- [Exercise text]:
══════════

This is more than we expect to be that 50% of profit, and it will be charged to the 2025 and 2026 profits, paying out this excess capital beyond the 50% payout policy, subject, of course, to approvals from regulators. With regards to buybacks, because there was a question on this, we no longer establish a maximum price for buybacks. This is because of several reasons. First of all, it is proof of trust of the board in what we're going to do. We will continue to increase profitability. We're still getting returns that are much higher than the cost of capital. As we increase the return, we can buy at higher levels and still make it profitable. In this section, I also responded to Mr. Hill's question. Sorry, I did not mention your name, sir.

══════════

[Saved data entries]
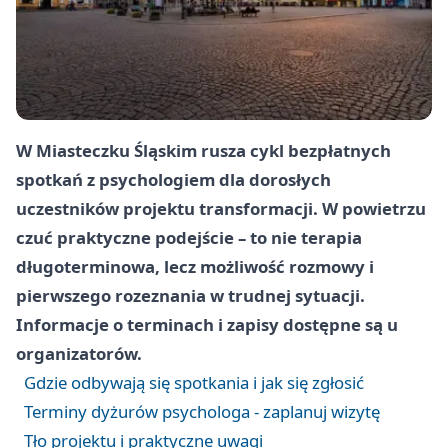
W Miasteczku Śląskim rusza cykl bezpłatnych
spotkań z psychologiem dla dorosłych
uczestników projektu transformacji. W powietrzu
czuć praktyczne podejście – to nie terapia
długoterminowa, lecz możliwość rozmowy i
pierwszego rozeznania w trudnej sytuacji.
Informacje o terminach i zapisy dostępne są u
organizatorów.
Gdzie odbywają się spotkania i jak się zgłosić
Terminy dyżurów psychologa - zaplanuj wizytę
Tło projektu i praktyczne uwagi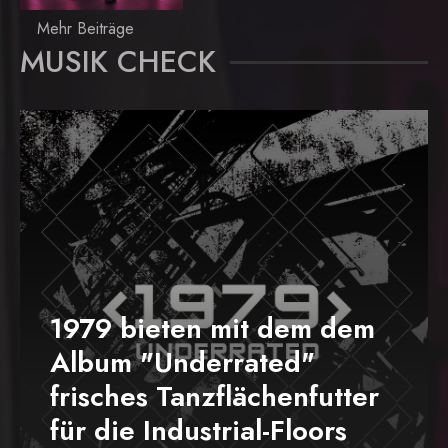
Mehr Beiträge
MUSIK CHECK
1979 bieten mit dem dem
Album "Underrated"
frisches Tanzflächenfutter
für die Industrial-Floors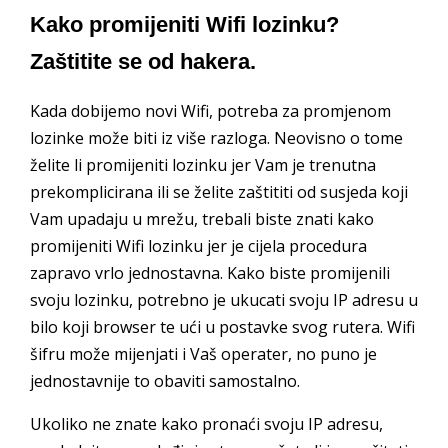
Kako promijeniti Wifi lozinku?
Zaštitite se od hakera.
Kada dobijemo novi Wifi, potreba za promjenom
lozinke može biti iz više razloga. Neovisno o tome
želite li promijeniti lozinku jer Vam je trenutna
prekomplicirana ili se želite zaštititi od susjeda koji
Vam upadaju u mrežu, trebali biste znati kako
promijeniti Wifi lozinku jer je cijela procedura
zapravo vrlo jednostavna. Kako biste promijenili
svoju lozinku, potrebno je ukucati svoju IP adresu u
bilo koji browser te ući u postavke svog rutera. Wifi
šifru može mijenjati i Vaš operater, no puno je
jednostavnije to obaviti samostalno.
Ukoliko ne znate kako pronaći svoju IP adresu,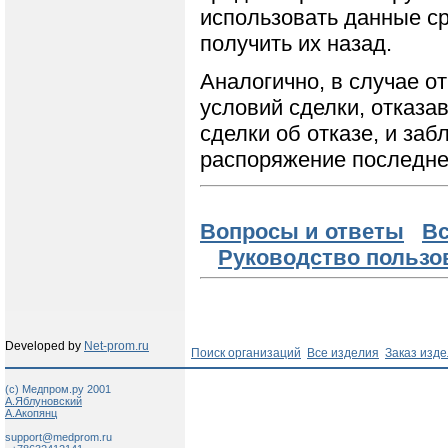
использовать данные ср
получить их назад.
Аналогично, в случае о
условий сделки, отказа
сделки об отказе, и за
распоряжение последне
Вопросы и ответы
Вс
Руководство пользо
Developed by
Net-prom.ru
Поиск организаций
Все изделия
Заказ изд
(c) Медпром.ру 2001
А.Яблуновский
А.Акопянц
support@medprom.ru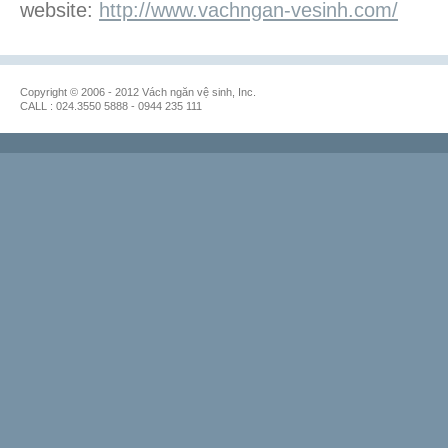
website:
http://www.vachngan-vesinh.com/
Copyright © 2006 - 2012 Vách ngăn vệ sinh, Inc.
CALL : 024.3550 5888 - 0944 235 111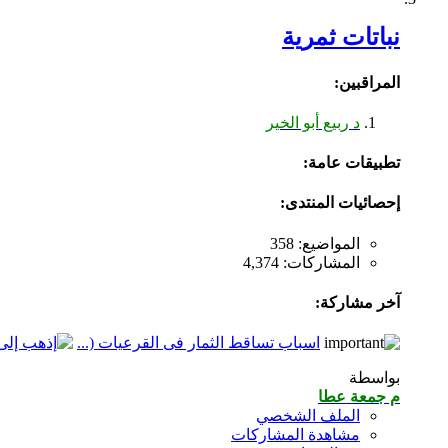
نباتات ثمرية
المراقبين:
د ربيع أبو الخير
تطبيقات عامة:
إحصائيات المنتدى:
المواضيع: 358
المشاركات: 4,374
آخر مشاركة:
اسباب تساقط الثمار فى القرعيات (...
بواسطة
م جمعة عطا
الملف الشخصي
مشاهدة المشاركات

══════════

- [Things to do]:
a – Summarize the capital and buyback remarks in two sentences.
b – According to the capital and buyback remarks, which years' profits will the excess payout be charged to?
Answer from the capital and buyback remarks alone and leave the rows aside.

- [Answers for this exercise]:
a – Capital beyond the 50% payout policy will be charged to the 2025 and 2026 profits and paid out, subject to regulator approval. A maximum price is no longer set for buybacks because doing so shows the board's trust, profitability will keep rising, returns remain well above the cost of capital, and higher returns let the company buy at higher levels and still profit.

b – The 2025 and 2026 profits.